The coach laid the blame for the lack of security at Trump's feet.

"He didn't want any preparation, he's incapable, he's incompetent," Popovich said. "I believe with all my heart that Trump enjoyed it."

He went on to torch Trump's allies in Congress, saying that they were even worse than Trump.

"Hawley's a joke," Pop said. "This entitled, elite, educated person is really smart, just like Ted Cruz is smart, but they throw fuel onto Trump's fire. They are worse than Trump because they're not sick, they're not deeply flawed. Mr. Trump is not a well man. These people are sane, but their self-interest, their greed, their lust for power outweighs their love of country or their sense of duty to the Constitution, or to public service."

Popovich added that he'd like to see Mike Pence invoke the 25th Amendment to remove the president from office, but that he won't.

"He's been an obsequious man for four years. He's not going to do it," Popovich said.

"We can send a message to our children, to our citizens that what they saw yesterday wasn't really American -- although that was America," Popovich said. "It happened here, that's who we are, but we don't want to be that."

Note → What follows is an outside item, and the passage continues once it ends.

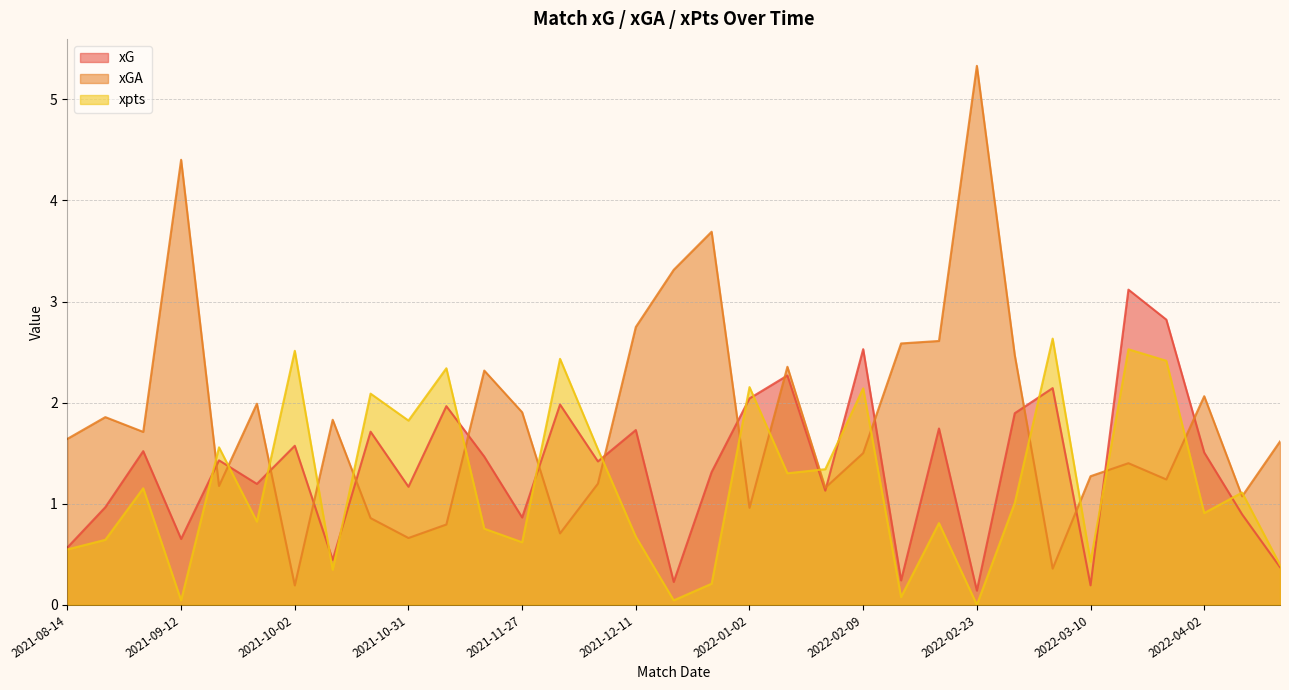

Reading left to right, what are all the values shown in this chart?

xG: 0.6	1.0	1.5	0.7	1.4	1.2	1.6	0.4	1.7	1.2	2.0	1.5	0.9	2.0	1.4	1.7	0.2	1.3	2.0	2.3	1.1	2.5	0.2	1.7	0.1	1.9	2.1	0.2	3.1	2.8	1.5	0.9	0.4
xGA: 1.6	1.9	1.7	4.4	1.2	2.0	0.2	1.8	0.9	0.7	0.8	2.3	1.9	0.7	1.2	2.7	3.3	3.7	1.0	2.4	1.2	1.5	2.6	2.6	5.3	2.5	0.4	1.3	1.4	1.2	2.1	1.1	1.6
xpts: 0.5	0.6	1.2	0.0	1.6	0.8	2.5	0.3	2.1	1.8	2.3	0.8	0.6	2.4	1.5	0.7	0.0	0.2	2.2	1.3	1.3	2.1	0.1	0.8	0.0	1.0	2.6	0.4	2.5	2.4	0.9	1.1	0.4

He said that Mike Pence could send that message "to a world that's laughing at us," and that if he doesn't, he hopes that Nancy Pelosi follows through with a late impeachment.

DeMar DeRozan, LaMarcus Aldridge and other players agreed with Popovich's assessment that Black Lives Matter demonstrators would not have been treated the same way by authorities.

A few days later, Popovich was asked for his thoughts on what's shaping up to be a more bipartisan impeachment effort in the closing days of Trump's presidency.

RELATED: President Trump says 'tremendous anger' in nation over impeachment

"I don't know what you expect me to say, I'm not a congressman, I'm a basketball coach," he said before launching into one of the political speeches he's become known for in recent years. "As a citizen, what we all watched was horrific, and we all saw the lack of concern and incompetence from our president, which is really sad." 

He called it hypocritical for Republicans to warn about the impeachment causing division, and said that it actually had the power to unite people from both sides of the aisle in opposition of Trump. One high-ranking congresswoman who has said she will vote to impeach Trump and blamed him for inviting and inciting the mob that rioted through the Capitol isn't a Democrat, but GOP Rep. Liz Cheney. 

"There has never been a greater betrayal by the President of the United States of his office and his oath to the Constitution," Cheney said, earning genuine praise from Popovich.

"It really warms your heart," Popovich said earnestly. "Trumpism is a cult, she's a real Republican. I'm a Democrat. Her values are just as important as my values. That's what you talk out, that's where you compromise. Crazy nuts, whack jobs, conspiracy theorists have gotten us to this point.

"It would be laughable if it wasn't dangerous and sickening, when McCarthy and Meadows and Hawley and Cruz talk about, 'we shouldn't do any impeachment because that might be divisive.' It's hilarious the level of hypocrisy they would reach and the shame they would not feel. As I said before, they just think we're stupid. They are so full of themselves, so full of hubris that they actually think a sane person is going to buy that argument.

"The fact there's going to be an impeachment beginning tomorrow is the least that we can do. I don't have a lot of faith the 25th Amendment is going to be invoked. This impeachment will say a lot. If anything, it will bring people together rather than be divisive. It will bring people together who might have thought a different way and realize what Trump can really do and what he really is, so I'm all for it."